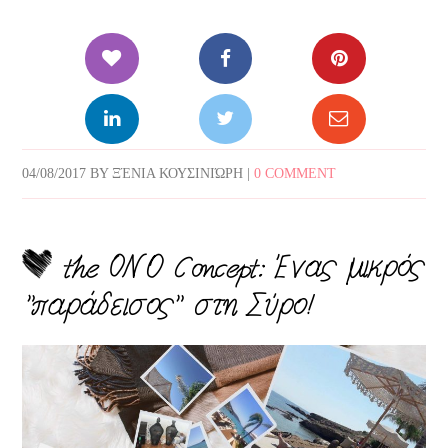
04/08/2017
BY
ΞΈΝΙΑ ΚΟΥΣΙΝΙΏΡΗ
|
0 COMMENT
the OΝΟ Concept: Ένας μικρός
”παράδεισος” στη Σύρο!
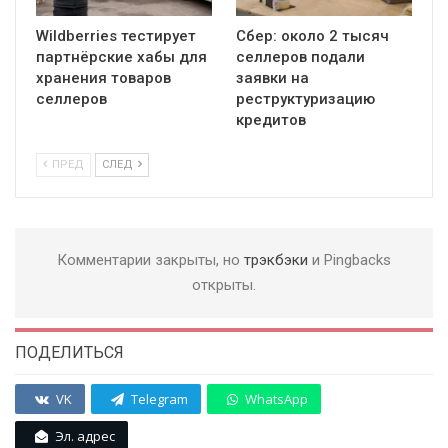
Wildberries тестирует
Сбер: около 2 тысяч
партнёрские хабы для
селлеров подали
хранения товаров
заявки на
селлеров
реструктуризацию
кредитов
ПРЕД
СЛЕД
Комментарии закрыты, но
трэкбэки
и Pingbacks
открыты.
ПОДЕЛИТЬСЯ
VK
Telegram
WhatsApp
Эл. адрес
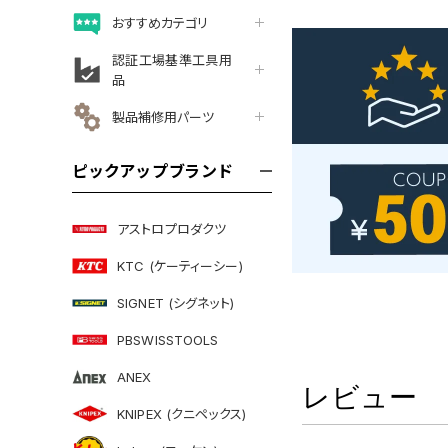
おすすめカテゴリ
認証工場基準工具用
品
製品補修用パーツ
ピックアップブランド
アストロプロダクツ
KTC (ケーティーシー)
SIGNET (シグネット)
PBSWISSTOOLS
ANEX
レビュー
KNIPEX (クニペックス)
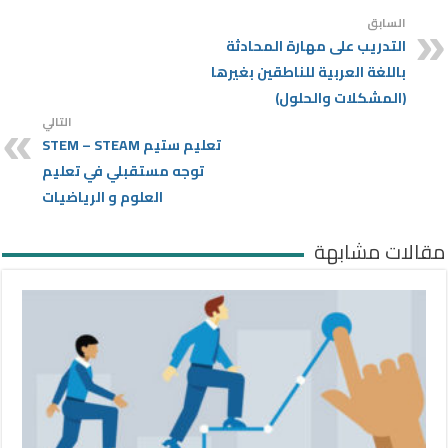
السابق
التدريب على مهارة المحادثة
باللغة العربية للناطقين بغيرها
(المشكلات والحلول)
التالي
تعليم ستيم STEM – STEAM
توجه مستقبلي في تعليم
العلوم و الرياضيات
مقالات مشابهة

---

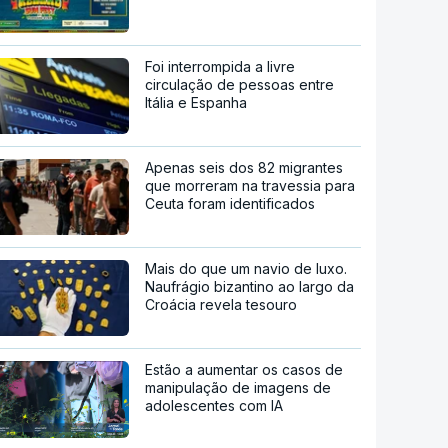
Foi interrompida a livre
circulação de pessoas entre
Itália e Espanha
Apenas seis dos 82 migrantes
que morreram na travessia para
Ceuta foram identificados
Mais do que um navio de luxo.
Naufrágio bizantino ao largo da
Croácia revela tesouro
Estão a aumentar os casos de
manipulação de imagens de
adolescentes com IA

Problem statement.
Convert the text of the entries, starting at the line containing "Foi interrompida a livre" and ending at the line containing "adolescentes com IA", into a JSON list of strings with one string per line and any blank lines omitted.

Solution to the exercise.
[
  "Foi interrompida a livre",
  "circulação de pessoas entre",
  "Itália e Espanha",
  "Apenas seis dos 82 migrantes",
  "que morreram na travessia para",
  "Ceuta foram identificados",
  "Mais do que um navio de luxo.",
  "Naufrágio bizantino ao largo da",
  "Croácia revela tesouro",
  "Estão a aumentar os casos de",
  "manipulação de imagens de",
  "adolescentes com IA"
]